Executives at Eaton Vance and Challenger said they do not comment on speculation and rumor.

However, Cathy Hales, global head at Fidante Partners, the multiboutique money management business unit of Challenger, said: "Challenger has a strong organic growth strategy and also considers opportunities for inorganic growth, such as Fidante's recent acquisition of a minority stake in Latigo Partners. Opportunities must have strong strategic alignment and achieve our return hurdles."

And Robyn Tice, vice president, media relations at Eaton Vance, said the firm "believes the asset management industry is in a period of consolidation, and that this may create opportunities to help grow our business by adding complementary skill sets and expanding our market reach. ... We continue to look for partnerships and acquisitions that fit with our strategic goals and our culture." One example of this is the firm's acquisition of the assets of responsible investment specialist Calvert Research and Management in 2016.

Examples of bolt-on deals have been more prevalent in recent times, pursued by managers "to gain product expertise or broader distribution channels, or geographic reach. We might well see more of those because it is still a challenging environment, a very competitive one," Ms. Cremonese said. "It is part of the defensive strategy of asset managers to ensure they have the right product, clients and exposure from a geographic perspective as well."

Mr. Frankle agreed: "If you look from a pure number of deals perspective, you'll find it's quite high because a lot of (firms) are buying a team or capability as a bolt-on."

This is particularly attractive because of pricing pressure, he added, with firms looking to move into asset classes they do not usually offer, such as private debt.

2018 has seen a number of smaller acquisitions by large money managers adding to their private markets capabilities in particular, including:

In May, Schroders PLC said it acquired specialist pan-European hotels investment and management firm Algonquin in a deal that added €1.8 billion ($2.2 billion) to the firm's existing 13.2 billion in real estate assets under management.

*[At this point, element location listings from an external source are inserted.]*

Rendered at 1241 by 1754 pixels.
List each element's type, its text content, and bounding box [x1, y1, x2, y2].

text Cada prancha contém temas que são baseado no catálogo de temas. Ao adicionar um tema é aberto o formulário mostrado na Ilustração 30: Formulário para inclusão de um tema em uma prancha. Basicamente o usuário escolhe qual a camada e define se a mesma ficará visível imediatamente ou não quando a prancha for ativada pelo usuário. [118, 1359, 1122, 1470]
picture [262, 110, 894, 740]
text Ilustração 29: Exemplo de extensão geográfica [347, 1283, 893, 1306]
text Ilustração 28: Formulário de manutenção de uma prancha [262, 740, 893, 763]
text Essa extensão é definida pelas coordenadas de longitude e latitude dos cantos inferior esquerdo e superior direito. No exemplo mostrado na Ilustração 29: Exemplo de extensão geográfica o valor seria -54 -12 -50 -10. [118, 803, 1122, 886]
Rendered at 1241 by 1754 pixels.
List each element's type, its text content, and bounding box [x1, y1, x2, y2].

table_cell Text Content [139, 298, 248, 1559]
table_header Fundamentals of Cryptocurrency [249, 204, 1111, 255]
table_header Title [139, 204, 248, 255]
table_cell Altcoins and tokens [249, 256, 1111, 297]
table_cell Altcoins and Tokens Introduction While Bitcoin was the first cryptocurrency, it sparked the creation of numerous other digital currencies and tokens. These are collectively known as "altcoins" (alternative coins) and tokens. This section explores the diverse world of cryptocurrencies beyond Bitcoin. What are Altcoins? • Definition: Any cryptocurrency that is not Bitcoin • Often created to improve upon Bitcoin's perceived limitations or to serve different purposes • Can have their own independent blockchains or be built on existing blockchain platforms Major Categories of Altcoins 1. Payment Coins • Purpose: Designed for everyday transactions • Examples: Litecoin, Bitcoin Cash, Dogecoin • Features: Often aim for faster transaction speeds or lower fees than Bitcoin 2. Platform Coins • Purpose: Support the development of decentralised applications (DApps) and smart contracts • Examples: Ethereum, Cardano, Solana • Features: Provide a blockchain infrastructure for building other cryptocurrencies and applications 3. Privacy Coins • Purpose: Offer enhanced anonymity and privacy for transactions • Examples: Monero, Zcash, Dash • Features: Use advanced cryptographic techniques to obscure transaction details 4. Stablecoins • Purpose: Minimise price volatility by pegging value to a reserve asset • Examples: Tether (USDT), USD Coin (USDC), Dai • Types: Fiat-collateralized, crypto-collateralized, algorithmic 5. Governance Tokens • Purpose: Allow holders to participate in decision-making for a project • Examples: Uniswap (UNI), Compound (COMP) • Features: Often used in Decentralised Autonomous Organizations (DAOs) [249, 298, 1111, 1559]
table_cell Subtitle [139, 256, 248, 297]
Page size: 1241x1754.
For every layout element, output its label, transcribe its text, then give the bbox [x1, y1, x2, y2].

Schroders has 447 billion in total assets under management.

In April, $6.3 trillion manager BlackRock (BLK) Inc. (BLK) said it will acquire private credit manager Tennenbaum Capital Partners in a deal that strengthens the firm's credit platform. Tennenbaum Capital has $9 billion of committed client capital and focuses on middle-market performing credit and special situation credit opportunities.

Measures of success

Whatever the type of M&A, sources said they look for a number of things in evaluating the success of deals.

"When we are assessing any merger, leverage (usually) picks up and (companies) use the cash flow to deleverage over time. A measure of success beyond fund performance is, are they deleveraging as planned and are there any client issues?" Mr. Flanders said.

Ms. Cremonese said it takes time for new structures to bed in. "It is not unusual with mergers (for clients) to take a wait-and-see (approach,) see how the integration is going, how the process evolves, to get a bit more comfort."

And "markets value revenue synergies more than cost synergies. The revenue synergy means you have the potential to do more than you currently do today. (One reason) is the people side, in that when you are bringing people together from a cost perspective, you are ultimately saying two becomes one; in distribution you are not — you are saying you have a product" to get out to clients, Mr. Frankle said. "It is a marriage — some marriages fail, but there are a few things you can do to try and increase the probability of success: upfront being very clear on making hard decisions early on; and clearly defining a leadership team," he said.